──────── TEXTE FOURNI

L’humanité se trouve entraînée, de plus en plus, vers un statut ‘‘concentrationnaire’’, et comme ‘‘encagée’’ dans la cage des forçats partant de St-Martin-de-Ré pour la Guyane. ‘‘Presse’’ et traite des ‘‘esclaves’’ depuis le XVIe siècle, empilés méthodiquement dans les mines, plantations et usines, encasernement pénitentiaire des militaires et des écoliers, camps hitlériens du travail forcé, font entrevoir, avec les progrès de l’action à distance et des robots, radio, télévision, télédirection, notre incarcération intégrale, sur place : même sans ‘‘mise à disposition’’ corporelle préalable, dans une sorte de ‘‘pressoir social’’ , de geôle d’enregistrement taylorisé et productiviste, ’’qu’un horizon sanglant ferme de toutes parts’’.

────────────────
──────── DONNÉES SOURCES

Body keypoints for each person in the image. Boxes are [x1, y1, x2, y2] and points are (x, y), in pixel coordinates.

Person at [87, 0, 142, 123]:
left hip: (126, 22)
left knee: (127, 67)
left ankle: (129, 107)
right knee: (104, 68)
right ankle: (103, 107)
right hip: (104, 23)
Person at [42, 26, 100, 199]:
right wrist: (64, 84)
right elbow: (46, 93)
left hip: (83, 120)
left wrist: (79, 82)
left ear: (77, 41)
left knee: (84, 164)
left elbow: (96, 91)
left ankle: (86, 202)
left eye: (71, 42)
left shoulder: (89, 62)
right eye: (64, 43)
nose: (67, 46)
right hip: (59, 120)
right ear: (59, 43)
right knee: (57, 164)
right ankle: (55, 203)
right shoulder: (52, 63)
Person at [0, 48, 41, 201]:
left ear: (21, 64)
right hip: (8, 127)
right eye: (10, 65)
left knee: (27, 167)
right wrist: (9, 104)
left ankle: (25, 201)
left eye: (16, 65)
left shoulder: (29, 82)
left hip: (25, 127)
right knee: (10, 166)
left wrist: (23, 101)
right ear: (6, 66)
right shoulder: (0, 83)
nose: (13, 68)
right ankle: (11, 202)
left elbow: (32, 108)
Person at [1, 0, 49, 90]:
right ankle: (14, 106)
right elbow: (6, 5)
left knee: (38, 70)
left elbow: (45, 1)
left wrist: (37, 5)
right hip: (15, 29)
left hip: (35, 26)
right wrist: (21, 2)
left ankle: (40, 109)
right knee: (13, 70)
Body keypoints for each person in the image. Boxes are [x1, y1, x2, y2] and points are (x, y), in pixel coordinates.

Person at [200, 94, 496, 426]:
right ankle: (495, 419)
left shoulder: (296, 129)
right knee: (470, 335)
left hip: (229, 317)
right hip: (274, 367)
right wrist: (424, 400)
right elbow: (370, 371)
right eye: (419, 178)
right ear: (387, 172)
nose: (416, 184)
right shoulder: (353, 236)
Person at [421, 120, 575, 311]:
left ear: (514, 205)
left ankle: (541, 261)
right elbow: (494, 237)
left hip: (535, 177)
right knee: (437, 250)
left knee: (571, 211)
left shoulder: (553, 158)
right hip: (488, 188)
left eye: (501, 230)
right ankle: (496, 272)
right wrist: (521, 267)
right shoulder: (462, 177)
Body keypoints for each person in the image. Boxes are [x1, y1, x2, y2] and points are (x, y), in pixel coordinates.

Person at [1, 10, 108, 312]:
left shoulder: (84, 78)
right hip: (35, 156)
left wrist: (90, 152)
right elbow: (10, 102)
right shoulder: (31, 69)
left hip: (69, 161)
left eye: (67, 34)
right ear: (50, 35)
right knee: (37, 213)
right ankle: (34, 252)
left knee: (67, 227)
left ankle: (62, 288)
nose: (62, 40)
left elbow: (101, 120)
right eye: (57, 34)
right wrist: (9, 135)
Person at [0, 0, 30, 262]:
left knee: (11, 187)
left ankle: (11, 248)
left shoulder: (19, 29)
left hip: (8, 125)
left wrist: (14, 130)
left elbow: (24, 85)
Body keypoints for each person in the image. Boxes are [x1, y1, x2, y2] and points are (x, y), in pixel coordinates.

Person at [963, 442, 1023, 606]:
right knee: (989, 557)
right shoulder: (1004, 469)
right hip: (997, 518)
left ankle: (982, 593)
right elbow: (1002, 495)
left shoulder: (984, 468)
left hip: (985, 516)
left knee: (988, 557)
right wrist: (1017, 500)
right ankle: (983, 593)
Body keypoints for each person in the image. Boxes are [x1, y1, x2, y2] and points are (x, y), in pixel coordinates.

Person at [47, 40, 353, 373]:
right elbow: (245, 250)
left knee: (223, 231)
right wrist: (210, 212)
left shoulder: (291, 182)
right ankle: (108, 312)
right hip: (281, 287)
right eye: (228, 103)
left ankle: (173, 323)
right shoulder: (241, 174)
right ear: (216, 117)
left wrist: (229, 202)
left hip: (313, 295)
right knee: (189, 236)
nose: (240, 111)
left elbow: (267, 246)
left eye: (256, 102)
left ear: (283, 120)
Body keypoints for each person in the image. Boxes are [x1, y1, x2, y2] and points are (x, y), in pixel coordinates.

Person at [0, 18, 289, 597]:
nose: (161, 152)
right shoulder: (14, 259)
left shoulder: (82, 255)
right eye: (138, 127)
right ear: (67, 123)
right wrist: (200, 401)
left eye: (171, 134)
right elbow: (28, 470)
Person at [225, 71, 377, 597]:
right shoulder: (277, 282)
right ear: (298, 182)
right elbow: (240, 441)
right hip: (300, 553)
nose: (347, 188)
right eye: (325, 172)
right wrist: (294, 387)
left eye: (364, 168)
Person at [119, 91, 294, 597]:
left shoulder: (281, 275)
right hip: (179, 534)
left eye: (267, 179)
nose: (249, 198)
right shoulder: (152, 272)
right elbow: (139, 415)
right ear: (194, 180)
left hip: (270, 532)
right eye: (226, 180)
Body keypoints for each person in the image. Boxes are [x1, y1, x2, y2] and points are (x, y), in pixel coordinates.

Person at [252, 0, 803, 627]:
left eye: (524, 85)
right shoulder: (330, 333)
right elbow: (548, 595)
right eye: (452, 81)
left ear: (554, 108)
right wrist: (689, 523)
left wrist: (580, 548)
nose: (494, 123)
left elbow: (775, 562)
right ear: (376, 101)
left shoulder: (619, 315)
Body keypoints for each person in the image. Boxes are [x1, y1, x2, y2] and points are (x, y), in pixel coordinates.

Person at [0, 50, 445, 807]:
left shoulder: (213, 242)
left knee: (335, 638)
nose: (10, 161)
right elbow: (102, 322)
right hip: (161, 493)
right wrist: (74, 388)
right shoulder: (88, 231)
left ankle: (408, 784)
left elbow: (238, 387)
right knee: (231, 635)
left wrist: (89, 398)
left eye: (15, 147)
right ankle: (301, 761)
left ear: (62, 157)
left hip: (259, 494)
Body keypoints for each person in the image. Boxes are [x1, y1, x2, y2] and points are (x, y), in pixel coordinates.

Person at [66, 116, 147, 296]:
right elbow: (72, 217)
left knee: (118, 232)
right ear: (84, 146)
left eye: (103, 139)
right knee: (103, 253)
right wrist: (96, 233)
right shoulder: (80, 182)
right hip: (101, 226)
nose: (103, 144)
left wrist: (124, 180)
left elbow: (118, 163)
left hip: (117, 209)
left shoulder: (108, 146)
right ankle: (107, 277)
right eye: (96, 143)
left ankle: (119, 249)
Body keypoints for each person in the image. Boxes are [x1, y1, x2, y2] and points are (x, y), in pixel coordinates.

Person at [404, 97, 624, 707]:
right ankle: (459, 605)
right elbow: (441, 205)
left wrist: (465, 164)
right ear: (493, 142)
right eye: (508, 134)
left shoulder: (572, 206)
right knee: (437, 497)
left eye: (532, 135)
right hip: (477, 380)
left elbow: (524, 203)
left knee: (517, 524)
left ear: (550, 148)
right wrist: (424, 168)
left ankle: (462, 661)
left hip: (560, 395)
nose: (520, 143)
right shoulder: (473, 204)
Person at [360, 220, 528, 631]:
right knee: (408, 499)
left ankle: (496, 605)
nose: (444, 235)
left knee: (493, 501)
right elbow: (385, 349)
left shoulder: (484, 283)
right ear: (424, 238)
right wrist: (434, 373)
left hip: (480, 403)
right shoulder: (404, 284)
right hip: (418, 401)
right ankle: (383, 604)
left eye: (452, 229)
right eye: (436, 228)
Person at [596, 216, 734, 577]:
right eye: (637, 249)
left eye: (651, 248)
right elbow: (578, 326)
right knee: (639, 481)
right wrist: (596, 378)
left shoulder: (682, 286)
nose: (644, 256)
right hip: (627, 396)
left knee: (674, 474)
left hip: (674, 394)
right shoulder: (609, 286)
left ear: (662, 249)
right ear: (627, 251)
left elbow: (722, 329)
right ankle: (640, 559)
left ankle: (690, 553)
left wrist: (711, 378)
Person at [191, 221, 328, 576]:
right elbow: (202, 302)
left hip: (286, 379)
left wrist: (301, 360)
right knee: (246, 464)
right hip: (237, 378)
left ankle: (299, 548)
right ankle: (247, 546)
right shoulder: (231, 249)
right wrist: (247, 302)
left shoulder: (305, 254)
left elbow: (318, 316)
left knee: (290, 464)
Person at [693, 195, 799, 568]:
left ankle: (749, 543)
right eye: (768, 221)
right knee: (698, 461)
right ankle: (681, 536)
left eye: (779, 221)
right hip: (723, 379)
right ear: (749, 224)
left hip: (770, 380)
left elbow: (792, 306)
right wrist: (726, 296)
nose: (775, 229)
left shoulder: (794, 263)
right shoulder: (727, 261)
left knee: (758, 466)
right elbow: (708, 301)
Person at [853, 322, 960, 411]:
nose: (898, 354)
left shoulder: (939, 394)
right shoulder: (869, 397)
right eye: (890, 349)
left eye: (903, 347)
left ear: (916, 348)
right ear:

────────────────

» **SÉRIE DE TÂCHES**:
A. Répondez aux questions suivantes d'après le texte sur la condition concentrationnaire :
(i) De quel lieu part la cage des forçats, et vers quelle destination ?
(ii) Depuis quel siècle la « presse » et la traite des esclaves sont-elles datées ?
(iii) Selon la citation finale, qu'est-ce qui ferme la geôle de toutes parts ?
B. Recopiez sans rien changer le passage du texte sur la condition concentrationnaire compris entre « L’humanité se trouve » et « de toutes parts’’. », inclus.
C. Veuillez poursuivre le texte sur la condition concentrationnaire à la suite de sa dernière phrase.

» **RÉSULTATS PAR TÂCHE**:
A.
(i) De St-Martin-de-Ré, pour la Guyane.
(ii) Depuis le XVIe siècle.
(iii) Un horizon sanglant.

B.
L’humanité se trouve entraînée, de plus en plus, vers un statut ‘‘concentrationnaire’’, et comme ‘‘encagée’’ dans la cage des forçats partant de St-Martin-de-Ré pour la Guyane. ‘‘Presse’’ et traite des ‘‘esclaves’’ depuis le XVIe siècle, empilés méthodiquement dans les mines, plantations et usines, encasernement pénitentiaire des militaires et des écoliers, camps hitlériens du travail forcé, font entrevoir, avec les progrès de l’action à distance et des robots, radio, télévision, télédirection, notre incarcération intégrale, sur place : même sans ‘‘mise à disposition’’ corporelle préalable, dans une sorte de ‘‘pressoir social’’ , de geôle d’enregistrement taylorisé et productiviste, ’’qu’un horizon sanglant ferme de toutes parts’’.

C.
La multiplication des réseaux d’intercommunication qui nous déracine de plus en plus depuis un siècle (réseau ferroviaire en France après 1840) accélère notre embrayage sous les maillons d’une chaîne sans espoir, d’où nous ressortons morts, éjectés et vidés, comme les tas de boites de conserves aux portes des entrepôts.

Louis Massignon. Extrait de Notre-Dame de la Salette. Dieu Vivant, cahier 7, 1948, pp. 19-33. Repris dans OPERA MINORA III, p 753, PUF, 1963.